Rewrite all of the records below, replacing each "SVG masks" with "SVG outlines" and keeping everything else unchanged.

## Excerpted data

+ + + +

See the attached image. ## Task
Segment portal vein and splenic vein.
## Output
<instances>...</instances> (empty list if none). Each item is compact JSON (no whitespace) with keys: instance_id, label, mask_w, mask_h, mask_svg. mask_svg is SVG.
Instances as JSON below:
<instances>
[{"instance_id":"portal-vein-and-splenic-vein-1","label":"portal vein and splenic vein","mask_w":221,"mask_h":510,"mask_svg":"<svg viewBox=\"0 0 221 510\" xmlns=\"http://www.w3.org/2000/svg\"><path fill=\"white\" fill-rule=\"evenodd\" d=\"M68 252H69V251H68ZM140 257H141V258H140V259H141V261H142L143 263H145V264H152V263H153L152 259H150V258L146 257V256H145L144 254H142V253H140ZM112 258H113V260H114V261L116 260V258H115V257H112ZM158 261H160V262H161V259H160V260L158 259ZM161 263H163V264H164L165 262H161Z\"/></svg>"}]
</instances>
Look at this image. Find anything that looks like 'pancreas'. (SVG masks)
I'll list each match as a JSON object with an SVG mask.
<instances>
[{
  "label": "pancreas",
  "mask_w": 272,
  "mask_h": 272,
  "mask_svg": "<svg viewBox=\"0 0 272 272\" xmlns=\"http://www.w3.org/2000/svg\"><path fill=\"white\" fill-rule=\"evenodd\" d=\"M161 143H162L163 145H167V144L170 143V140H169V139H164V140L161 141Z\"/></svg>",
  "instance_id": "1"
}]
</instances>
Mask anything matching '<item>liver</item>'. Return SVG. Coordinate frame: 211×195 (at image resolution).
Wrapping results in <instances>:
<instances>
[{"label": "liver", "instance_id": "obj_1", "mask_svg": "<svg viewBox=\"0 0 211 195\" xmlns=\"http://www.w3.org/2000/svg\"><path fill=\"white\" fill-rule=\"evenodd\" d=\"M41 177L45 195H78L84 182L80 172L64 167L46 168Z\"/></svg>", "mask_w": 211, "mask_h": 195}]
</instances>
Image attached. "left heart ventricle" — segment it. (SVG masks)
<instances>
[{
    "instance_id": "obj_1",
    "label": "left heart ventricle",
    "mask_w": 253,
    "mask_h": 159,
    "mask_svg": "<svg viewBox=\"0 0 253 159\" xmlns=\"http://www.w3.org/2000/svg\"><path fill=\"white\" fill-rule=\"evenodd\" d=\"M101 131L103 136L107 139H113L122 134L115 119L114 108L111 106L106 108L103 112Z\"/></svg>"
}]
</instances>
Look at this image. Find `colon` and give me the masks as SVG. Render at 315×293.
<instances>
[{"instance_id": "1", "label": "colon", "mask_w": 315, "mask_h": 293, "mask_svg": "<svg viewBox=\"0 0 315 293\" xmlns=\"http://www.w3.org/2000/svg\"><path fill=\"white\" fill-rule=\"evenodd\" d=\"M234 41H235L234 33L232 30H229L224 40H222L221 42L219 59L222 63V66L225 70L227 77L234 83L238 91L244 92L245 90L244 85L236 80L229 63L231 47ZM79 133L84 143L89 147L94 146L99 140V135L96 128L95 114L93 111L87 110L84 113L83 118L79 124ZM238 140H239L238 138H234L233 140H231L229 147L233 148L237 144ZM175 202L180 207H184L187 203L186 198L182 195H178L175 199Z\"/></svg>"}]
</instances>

+ + + +

## Written answer
See the attached image. ## Task
Segment portal vein and splenic vein.
## Output
<instances>...</instances> (empty list if none). Each item is compact JSON (no whitespace) with keys: instance_id, label, mask_w, mask_h, mask_svg. mask_svg is SVG.
Instances as JSON below:
<instances>
[{"instance_id":"portal-vein-and-splenic-vein-1","label":"portal vein and splenic vein","mask_w":221,"mask_h":510,"mask_svg":"<svg viewBox=\"0 0 221 510\" xmlns=\"http://www.w3.org/2000/svg\"><path fill=\"white\" fill-rule=\"evenodd\" d=\"M68 252H69V251H68ZM140 257H141V258H140V259H141V261H142L143 263H145V264H152V263H153L152 259H150V258L146 257V256H145L144 254H142V253H140ZM112 258H113V260H114V261L116 260V258H115V257H112ZM158 261H160V262H161V259H160V260L158 259ZM161 263H163V264H164L165 262H161Z\"/></svg>"}]
</instances>
Look at this image. Find anything that looks like 'pancreas'. (SVG outlines)
I'll list each match as a JSON object with an SVG mask.
<instances>
[{
  "label": "pancreas",
  "mask_w": 272,
  "mask_h": 272,
  "mask_svg": "<svg viewBox=\"0 0 272 272\" xmlns=\"http://www.w3.org/2000/svg\"><path fill=\"white\" fill-rule=\"evenodd\" d=\"M161 143H162L163 145H167V144L170 143V140H169V139H164V140L161 141Z\"/></svg>",
  "instance_id": "1"
}]
</instances>
Mask anything matching '<item>liver</item>'. Return SVG. Coordinate frame: 211×195 (at image resolution).
Wrapping results in <instances>:
<instances>
[{"label": "liver", "instance_id": "obj_1", "mask_svg": "<svg viewBox=\"0 0 211 195\" xmlns=\"http://www.w3.org/2000/svg\"><path fill=\"white\" fill-rule=\"evenodd\" d=\"M41 177L45 195H78L84 182L80 172L64 167L46 168Z\"/></svg>", "mask_w": 211, "mask_h": 195}]
</instances>
Image attached. "left heart ventricle" — segment it. (SVG outlines)
<instances>
[{
    "instance_id": "obj_1",
    "label": "left heart ventricle",
    "mask_w": 253,
    "mask_h": 159,
    "mask_svg": "<svg viewBox=\"0 0 253 159\" xmlns=\"http://www.w3.org/2000/svg\"><path fill=\"white\" fill-rule=\"evenodd\" d=\"M101 131L103 136L107 139H113L122 134L115 119L114 108L111 106L106 108L103 112Z\"/></svg>"
}]
</instances>
Look at this image. Find `colon` and give me the masks as SVG. Render at 315×293.
<instances>
[{"instance_id": "1", "label": "colon", "mask_w": 315, "mask_h": 293, "mask_svg": "<svg viewBox=\"0 0 315 293\" xmlns=\"http://www.w3.org/2000/svg\"><path fill=\"white\" fill-rule=\"evenodd\" d=\"M234 41H235L234 33L232 30H229L224 40H222L221 42L219 59L222 63V66L225 70L227 77L234 83L238 91L244 92L245 90L244 85L236 80L229 63L231 47ZM79 133L84 143L89 147L94 146L99 140V135L96 128L95 114L93 111L87 110L84 113L83 118L79 124ZM238 140H239L238 138H234L233 140H231L229 147L233 148L237 144ZM175 202L180 207H184L187 203L186 198L182 195H178L175 199Z\"/></svg>"}]
</instances>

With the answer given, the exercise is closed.